Data records |
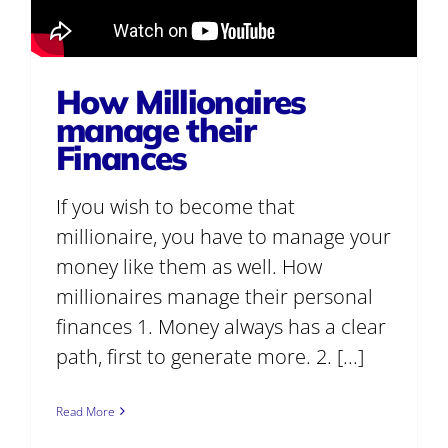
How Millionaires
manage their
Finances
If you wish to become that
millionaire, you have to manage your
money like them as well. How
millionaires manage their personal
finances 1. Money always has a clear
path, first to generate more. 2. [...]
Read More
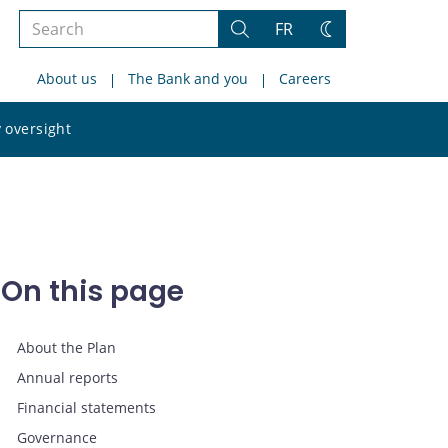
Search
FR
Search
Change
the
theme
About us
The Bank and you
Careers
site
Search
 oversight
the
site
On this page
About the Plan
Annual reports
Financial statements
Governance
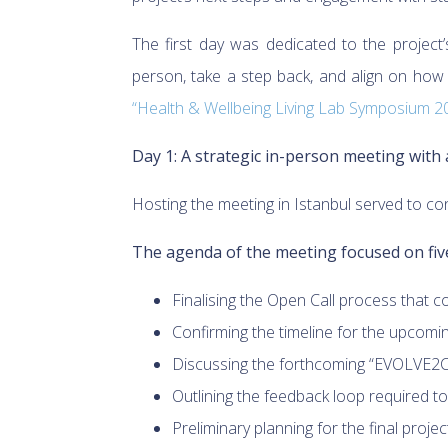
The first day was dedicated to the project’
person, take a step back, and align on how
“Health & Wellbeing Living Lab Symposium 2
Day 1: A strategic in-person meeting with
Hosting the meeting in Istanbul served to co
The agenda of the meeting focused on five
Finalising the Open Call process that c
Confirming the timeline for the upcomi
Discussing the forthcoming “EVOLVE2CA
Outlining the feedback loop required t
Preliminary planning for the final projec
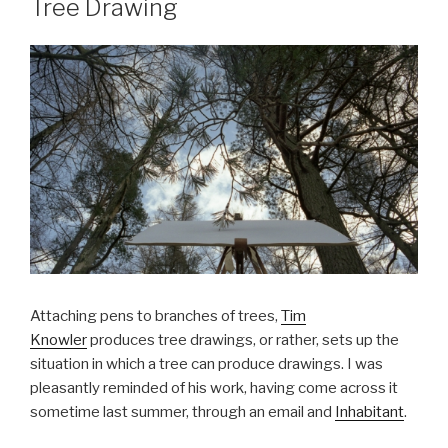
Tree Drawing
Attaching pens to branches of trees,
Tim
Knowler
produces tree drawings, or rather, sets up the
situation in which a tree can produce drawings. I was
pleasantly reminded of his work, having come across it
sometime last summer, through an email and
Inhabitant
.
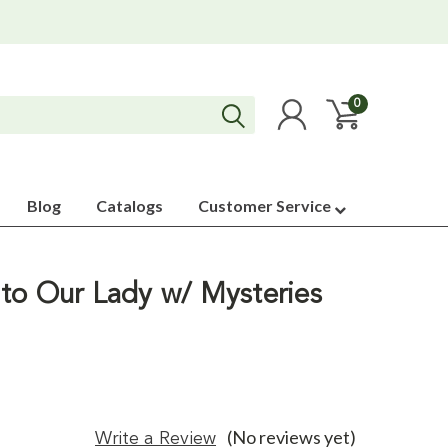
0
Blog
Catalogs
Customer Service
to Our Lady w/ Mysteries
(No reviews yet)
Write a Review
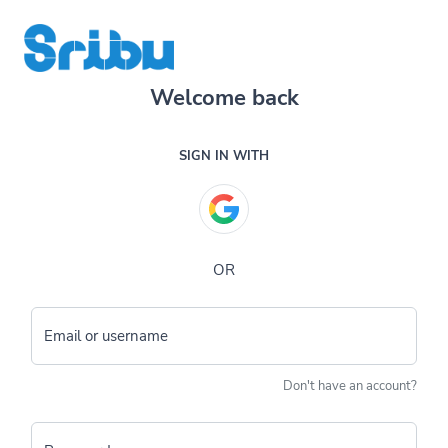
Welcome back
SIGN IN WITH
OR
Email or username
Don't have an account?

Work item | Transcribe each entry above without alteration, but keep the pictures out.

Your solution |
How Millionaires
manage their
Finances
If you wish to become that
millionaire, you have to manage your
money like them as well. How
millionaires manage their personal
finances 1. Money always has a clear
path, first to generate more. 2. [...]
Read More
Search
FR
Search
Change
the
theme
About us
The Bank and you
Careers
site
Search
 oversight
the
site
On this page
About the Plan
Annual reports
Financial statements
Governance
The first day was dedicated to the project’
person, take a step back, and align on how
“Health & Wellbeing Living Lab Symposium 2
Day 1: A strategic in-person meeting with
Hosting the meeting in Istanbul served to co
The agenda of the meeting focused on five
Finalising the Open Call process that c
Confirming the timeline for the upcomi
Discussing the forthcoming “EVOLVE2CA
Outlining the feedback loop required t
Preliminary planning for the final projec
Tree Drawing
Attaching pens to branches of trees,
Tim
Knowler
produces tree drawings, or rather, sets up the
situation in which a tree can produce drawings. I was
pleasantly reminded of his work, having come across it
sometime last summer, through an email and
Inhabitant
.
0
Blog
Catalogs
Customer Service
to Our Lady w/ Mysteries
(No reviews yet)
Write a Review
Welcome back
SIGN IN WITH
OR
Email or username
Don't have an account?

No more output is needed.